Car nous n’avons encore rien vu. En coulisses, ça phosphore, les couteaux sont tirés. Les alliances les plus improbables s’échafaudent en catimini.
Notez que nous ne sommes aucunement friands de la théorie du complot.
L’anomie gagne.
"L’ancien n’est pas complètement mort, le nouveau n’est pas encore né. La lutte va être terrible."
Antonio Gramsci.
commentaires
Tu plaisantes j’espère, cette histoire d’allotissement ça serait pire que tout, surtout parce que ils se renverront tous la patate chaude si’l y a un problème. En plus, si les élus ont déjà du mal à contrôler un prestataire je ne vois pas comment ça pourrait arranger les choses qu’ils en suivent 3 ou 4.
Marc vous qui connaissez super bien le sujet quelle est votre position perso sur l’allotissement ? est ce qu’il ne va pas y avoir des doublons voire des triplons sur certains postes de dépense ?
C’est vrai que je ne suis pas spécialiste, mais il me semble que le monopole (une seule firme qui détient tout le réseau et toute l’info), c’est pire que tout.
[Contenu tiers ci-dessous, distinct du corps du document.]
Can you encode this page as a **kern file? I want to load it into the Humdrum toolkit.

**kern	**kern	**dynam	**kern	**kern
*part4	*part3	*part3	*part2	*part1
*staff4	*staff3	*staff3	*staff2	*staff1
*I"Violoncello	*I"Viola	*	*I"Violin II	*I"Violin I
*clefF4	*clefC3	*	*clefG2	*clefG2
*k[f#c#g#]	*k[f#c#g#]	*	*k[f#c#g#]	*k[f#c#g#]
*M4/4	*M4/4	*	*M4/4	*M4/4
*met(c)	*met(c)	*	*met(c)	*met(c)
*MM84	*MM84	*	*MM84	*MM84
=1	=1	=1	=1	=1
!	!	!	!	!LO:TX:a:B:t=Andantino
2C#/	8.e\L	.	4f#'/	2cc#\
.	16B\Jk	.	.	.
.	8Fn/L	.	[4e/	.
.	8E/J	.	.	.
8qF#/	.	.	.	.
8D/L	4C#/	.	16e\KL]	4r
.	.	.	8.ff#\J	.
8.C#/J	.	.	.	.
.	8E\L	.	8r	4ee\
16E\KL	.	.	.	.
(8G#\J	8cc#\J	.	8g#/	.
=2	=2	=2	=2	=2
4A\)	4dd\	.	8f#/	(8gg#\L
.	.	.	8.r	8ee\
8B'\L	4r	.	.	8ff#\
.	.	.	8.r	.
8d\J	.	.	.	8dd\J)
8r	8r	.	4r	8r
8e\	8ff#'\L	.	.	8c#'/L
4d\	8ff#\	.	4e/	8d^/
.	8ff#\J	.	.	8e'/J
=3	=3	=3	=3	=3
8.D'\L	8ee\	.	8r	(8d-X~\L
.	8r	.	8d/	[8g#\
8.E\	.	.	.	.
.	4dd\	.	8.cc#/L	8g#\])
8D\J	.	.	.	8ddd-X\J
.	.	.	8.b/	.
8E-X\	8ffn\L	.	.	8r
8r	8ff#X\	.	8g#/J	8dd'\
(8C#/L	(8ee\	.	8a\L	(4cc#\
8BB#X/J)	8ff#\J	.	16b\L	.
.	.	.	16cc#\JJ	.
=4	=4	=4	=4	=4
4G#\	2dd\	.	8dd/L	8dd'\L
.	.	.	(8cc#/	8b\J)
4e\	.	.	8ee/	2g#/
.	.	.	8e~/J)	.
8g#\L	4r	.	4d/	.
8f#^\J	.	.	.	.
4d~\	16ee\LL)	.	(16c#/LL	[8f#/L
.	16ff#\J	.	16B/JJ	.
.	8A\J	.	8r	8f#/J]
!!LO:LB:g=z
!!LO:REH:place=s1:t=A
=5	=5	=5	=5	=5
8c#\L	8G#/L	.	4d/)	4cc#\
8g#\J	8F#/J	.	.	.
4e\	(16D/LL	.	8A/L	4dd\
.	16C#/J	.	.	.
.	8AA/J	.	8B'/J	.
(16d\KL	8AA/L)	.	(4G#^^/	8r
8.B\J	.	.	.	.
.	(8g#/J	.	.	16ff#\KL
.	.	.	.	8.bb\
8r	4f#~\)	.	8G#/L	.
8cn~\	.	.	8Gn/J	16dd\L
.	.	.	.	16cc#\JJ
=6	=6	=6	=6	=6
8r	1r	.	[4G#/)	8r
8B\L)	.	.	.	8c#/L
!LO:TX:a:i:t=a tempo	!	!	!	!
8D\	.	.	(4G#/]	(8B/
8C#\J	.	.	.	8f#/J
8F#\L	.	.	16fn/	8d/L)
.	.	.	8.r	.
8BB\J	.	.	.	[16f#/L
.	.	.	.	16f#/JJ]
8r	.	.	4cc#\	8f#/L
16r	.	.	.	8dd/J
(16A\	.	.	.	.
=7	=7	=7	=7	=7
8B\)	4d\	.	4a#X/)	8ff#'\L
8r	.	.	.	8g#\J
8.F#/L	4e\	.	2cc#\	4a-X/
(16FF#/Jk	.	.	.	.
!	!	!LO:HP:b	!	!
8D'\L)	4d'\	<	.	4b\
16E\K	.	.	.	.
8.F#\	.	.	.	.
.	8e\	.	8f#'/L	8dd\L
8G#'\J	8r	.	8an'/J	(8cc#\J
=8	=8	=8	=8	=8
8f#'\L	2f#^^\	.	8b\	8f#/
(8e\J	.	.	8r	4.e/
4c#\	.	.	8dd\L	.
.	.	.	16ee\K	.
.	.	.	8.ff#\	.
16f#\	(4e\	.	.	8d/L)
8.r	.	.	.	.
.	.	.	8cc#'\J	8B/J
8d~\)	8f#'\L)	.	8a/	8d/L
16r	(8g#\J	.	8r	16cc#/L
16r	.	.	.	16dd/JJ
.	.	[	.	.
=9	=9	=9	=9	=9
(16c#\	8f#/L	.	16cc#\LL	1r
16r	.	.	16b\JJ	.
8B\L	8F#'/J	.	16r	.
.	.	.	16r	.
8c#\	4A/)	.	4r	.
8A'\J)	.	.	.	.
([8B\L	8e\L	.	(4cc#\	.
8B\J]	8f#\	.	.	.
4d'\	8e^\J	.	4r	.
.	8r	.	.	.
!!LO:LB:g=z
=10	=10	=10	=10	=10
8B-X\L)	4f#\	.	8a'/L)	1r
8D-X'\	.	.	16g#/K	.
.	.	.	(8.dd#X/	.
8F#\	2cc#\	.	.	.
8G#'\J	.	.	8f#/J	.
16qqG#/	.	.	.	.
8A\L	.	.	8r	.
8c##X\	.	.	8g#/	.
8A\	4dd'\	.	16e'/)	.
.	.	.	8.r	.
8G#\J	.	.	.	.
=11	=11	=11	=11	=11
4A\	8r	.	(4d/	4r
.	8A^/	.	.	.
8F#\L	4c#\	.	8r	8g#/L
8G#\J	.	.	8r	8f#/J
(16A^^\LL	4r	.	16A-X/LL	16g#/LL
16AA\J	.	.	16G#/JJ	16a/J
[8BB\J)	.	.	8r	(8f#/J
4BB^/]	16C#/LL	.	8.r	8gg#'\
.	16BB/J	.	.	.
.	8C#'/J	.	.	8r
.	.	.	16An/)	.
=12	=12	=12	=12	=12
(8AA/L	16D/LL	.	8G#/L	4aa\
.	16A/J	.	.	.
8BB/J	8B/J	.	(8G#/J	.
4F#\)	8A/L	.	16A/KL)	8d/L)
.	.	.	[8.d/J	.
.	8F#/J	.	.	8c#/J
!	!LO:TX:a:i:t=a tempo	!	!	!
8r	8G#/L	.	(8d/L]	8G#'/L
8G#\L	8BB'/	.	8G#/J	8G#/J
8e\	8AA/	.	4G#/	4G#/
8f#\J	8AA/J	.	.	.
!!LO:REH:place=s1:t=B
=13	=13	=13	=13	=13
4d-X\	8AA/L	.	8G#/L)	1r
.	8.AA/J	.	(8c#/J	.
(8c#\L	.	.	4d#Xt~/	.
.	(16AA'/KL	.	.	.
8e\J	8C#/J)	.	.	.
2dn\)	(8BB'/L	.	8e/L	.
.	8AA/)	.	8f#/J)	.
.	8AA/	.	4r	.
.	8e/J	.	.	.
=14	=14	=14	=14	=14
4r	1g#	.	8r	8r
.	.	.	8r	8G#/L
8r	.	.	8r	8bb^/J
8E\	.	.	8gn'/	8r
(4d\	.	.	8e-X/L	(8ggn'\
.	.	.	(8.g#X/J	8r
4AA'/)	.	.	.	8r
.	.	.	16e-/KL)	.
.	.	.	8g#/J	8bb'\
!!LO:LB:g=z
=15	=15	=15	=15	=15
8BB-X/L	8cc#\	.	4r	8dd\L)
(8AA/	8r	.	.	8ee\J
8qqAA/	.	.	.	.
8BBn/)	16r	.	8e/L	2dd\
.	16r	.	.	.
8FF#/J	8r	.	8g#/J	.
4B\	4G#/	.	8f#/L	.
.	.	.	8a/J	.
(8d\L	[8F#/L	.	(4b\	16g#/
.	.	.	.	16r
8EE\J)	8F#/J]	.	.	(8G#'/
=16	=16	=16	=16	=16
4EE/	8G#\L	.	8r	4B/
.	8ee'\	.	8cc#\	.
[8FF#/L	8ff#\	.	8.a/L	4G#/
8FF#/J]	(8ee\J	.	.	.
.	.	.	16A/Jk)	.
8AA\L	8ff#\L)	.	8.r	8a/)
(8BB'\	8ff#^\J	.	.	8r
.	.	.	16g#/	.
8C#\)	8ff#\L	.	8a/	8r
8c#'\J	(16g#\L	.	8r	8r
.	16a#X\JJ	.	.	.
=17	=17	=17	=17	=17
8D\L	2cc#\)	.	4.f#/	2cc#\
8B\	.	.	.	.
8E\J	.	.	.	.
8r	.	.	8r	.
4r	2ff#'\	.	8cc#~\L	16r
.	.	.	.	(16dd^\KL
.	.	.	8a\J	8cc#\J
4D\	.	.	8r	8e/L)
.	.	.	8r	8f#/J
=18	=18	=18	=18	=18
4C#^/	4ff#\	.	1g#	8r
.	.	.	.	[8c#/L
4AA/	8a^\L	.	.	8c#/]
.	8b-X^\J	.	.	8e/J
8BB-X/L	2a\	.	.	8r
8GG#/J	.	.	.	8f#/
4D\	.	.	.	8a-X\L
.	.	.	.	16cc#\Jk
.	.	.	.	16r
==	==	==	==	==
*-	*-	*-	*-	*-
Une vraie mise en concurrence permettrait de casser cette "boite noire".
En attendant que le recours contre la décision du SEDIF puisse avoir un effet, j’espère au moins que les délégués décideront (après des décennies de monopole) de mettre Veolia en concurrence sur les divers lots. Dans l’immédiat, c’est le meilleur moyen pour les collectivités (et les usagers !) d’avoir un meilleur contrôle sur l’action des compagnies privées et sur la tarification.